Multicategory list to one_hot array? [solved]

I’m working on a multi-class labeling task and am doing batch prediction on held out test data for which I have labels, along these lines:

inflearn = load_learner(test=testdata.valid_ds.x)
preds,y = inflearn.get_preds(ds_type=DatasetType.Test)

Unfortunately, y is not an array of one-hot encoded categories of the same shape as preds, which would be easier to work with.

The corresponding mult-category labels in testdata.valid_ds.y are a MultiCategoryList, which doesn’t seem to have a method for converting its items into an array that can serve as truth to compare against the preds.

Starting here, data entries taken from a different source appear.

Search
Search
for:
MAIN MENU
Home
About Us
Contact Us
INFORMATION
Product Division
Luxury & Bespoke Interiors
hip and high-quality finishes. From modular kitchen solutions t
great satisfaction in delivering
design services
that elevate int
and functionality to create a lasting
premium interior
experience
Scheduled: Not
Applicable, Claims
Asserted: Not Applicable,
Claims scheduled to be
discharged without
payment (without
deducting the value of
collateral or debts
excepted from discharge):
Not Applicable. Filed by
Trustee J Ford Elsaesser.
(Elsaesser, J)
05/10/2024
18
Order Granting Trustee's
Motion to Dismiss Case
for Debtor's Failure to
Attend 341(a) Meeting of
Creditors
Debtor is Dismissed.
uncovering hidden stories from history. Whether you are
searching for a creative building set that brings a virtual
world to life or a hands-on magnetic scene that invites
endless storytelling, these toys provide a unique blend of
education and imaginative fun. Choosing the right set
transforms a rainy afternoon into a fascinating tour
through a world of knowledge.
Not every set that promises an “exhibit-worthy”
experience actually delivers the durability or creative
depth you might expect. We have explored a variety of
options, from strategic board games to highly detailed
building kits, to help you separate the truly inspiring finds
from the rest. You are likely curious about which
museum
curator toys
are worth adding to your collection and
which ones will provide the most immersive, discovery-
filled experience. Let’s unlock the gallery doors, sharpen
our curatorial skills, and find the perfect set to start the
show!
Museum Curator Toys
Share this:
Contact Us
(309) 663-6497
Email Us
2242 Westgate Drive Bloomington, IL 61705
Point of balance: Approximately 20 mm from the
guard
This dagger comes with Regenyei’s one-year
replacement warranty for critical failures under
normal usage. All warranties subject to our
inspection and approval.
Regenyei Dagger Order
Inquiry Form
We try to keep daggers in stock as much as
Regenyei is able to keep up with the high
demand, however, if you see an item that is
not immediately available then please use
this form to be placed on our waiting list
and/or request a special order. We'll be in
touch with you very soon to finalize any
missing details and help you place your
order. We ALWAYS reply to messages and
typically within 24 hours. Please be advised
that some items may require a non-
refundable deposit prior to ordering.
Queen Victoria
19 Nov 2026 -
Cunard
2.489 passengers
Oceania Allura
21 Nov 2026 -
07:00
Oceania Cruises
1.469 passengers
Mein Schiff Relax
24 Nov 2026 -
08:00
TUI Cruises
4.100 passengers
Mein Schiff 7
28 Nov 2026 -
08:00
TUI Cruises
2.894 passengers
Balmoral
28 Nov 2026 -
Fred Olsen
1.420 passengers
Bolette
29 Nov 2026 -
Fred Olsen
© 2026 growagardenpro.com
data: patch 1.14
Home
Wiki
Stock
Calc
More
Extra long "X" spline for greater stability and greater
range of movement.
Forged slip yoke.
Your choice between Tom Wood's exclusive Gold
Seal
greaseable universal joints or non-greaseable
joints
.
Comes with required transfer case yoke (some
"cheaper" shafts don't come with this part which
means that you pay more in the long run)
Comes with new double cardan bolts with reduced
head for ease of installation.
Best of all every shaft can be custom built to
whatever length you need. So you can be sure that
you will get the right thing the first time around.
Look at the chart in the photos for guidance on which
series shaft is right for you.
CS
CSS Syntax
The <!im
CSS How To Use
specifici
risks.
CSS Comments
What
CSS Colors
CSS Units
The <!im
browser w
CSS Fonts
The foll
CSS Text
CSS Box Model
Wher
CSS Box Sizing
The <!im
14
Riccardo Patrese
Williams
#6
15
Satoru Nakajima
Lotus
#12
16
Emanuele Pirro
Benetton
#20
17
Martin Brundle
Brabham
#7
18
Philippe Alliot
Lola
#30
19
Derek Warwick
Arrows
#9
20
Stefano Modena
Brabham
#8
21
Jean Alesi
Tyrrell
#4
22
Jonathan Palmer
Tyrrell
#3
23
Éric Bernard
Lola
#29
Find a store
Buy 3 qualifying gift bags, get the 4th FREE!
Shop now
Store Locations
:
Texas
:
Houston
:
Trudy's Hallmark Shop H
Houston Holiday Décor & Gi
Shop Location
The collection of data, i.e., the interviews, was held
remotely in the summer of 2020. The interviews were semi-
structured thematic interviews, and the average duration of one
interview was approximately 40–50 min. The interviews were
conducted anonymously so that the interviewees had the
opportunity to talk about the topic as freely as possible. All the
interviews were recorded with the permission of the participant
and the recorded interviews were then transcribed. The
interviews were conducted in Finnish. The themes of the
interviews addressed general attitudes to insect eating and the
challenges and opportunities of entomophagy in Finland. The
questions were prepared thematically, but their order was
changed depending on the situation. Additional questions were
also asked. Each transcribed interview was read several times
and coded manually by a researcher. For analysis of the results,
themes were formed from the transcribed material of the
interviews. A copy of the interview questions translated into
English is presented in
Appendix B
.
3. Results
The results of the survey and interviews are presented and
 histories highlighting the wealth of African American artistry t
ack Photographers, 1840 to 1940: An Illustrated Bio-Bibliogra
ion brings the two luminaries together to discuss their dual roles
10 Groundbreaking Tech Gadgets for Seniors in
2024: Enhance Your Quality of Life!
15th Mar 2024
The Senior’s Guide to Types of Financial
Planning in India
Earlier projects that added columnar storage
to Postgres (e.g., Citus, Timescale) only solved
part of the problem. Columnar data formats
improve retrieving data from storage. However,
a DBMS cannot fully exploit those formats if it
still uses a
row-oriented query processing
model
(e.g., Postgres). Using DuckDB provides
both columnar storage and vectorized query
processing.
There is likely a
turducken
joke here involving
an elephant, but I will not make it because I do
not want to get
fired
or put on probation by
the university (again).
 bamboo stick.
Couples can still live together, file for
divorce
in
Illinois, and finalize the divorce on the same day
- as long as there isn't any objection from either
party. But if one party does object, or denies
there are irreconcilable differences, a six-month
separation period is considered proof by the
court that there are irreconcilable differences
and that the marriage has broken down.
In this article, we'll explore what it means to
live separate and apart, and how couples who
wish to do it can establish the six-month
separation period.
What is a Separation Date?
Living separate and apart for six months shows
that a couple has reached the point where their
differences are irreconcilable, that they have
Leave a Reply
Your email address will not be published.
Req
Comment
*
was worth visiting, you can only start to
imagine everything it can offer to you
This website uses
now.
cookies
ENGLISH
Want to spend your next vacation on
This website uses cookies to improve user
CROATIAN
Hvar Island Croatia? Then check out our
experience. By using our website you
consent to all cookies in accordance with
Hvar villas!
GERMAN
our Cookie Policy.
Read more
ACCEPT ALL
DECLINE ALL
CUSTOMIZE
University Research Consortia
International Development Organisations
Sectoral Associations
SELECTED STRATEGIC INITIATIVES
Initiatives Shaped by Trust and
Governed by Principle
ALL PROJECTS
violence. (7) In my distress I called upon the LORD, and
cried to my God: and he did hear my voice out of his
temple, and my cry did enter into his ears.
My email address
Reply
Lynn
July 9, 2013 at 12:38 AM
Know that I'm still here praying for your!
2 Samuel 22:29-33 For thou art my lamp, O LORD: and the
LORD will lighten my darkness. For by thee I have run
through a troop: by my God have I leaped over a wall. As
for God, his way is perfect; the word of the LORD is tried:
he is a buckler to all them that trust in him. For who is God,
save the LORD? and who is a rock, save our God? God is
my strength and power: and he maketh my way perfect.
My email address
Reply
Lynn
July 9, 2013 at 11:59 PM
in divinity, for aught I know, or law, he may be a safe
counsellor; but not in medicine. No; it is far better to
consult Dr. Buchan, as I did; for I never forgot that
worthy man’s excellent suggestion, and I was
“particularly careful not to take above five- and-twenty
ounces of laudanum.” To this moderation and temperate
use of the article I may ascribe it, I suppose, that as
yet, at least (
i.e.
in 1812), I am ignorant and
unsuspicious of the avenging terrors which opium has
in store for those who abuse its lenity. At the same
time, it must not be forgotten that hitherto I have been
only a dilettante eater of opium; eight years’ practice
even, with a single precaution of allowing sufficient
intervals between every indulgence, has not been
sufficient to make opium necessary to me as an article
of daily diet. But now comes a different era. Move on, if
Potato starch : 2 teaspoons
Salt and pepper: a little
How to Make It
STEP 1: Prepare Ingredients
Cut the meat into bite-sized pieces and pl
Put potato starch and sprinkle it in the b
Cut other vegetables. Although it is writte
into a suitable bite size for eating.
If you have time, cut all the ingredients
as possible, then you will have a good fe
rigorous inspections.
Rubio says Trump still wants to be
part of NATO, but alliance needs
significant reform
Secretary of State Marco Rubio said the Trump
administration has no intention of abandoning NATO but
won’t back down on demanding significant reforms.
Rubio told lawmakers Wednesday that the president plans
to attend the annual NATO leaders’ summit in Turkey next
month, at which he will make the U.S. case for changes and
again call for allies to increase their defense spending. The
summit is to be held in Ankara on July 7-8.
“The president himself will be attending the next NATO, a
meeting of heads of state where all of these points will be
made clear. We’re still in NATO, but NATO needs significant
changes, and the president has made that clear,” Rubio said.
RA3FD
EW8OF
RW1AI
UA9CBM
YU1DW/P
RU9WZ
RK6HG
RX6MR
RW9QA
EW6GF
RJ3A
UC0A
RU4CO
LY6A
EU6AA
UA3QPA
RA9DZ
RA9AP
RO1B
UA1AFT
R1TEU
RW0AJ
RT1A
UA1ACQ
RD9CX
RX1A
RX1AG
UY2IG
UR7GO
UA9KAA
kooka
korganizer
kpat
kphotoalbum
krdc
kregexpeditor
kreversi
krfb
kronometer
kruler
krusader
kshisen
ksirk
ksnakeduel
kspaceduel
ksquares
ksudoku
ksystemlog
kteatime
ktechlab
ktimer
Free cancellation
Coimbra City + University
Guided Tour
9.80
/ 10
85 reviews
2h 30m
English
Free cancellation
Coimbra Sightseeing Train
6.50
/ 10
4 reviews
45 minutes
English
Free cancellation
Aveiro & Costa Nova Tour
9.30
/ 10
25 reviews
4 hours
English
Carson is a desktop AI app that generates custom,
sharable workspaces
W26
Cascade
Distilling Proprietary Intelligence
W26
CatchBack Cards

I don’t see this common use case addressed in the docs. I’m sure I can cobble something together, but wonder if there’s a better, preferably built-in approach, or if anyone has advice on how to proceed.


1 Like

There’s undoubtedly cleaner numpy code for this, but here’s a solution, where mcl_y is a MultiCategoryList target variable y:

def convert_mcl_y_to_onehot(mcl_y):
    res = np.zeros((len(mcl_y.items), mcl_y.c))
    for rowi, idx_list in enumerate(mcl_y.items):
        for classidx in idx_list: res[rowi, classidx] = 1
    return res

I too am working on a Multiclass problem. My labels are of the form
array([0., 0., 0., 0., 0., 0.], dtype=float32) . When I create an ImageList, the y value is truncated to the first two values of the label array.
How can we prevent this from happening?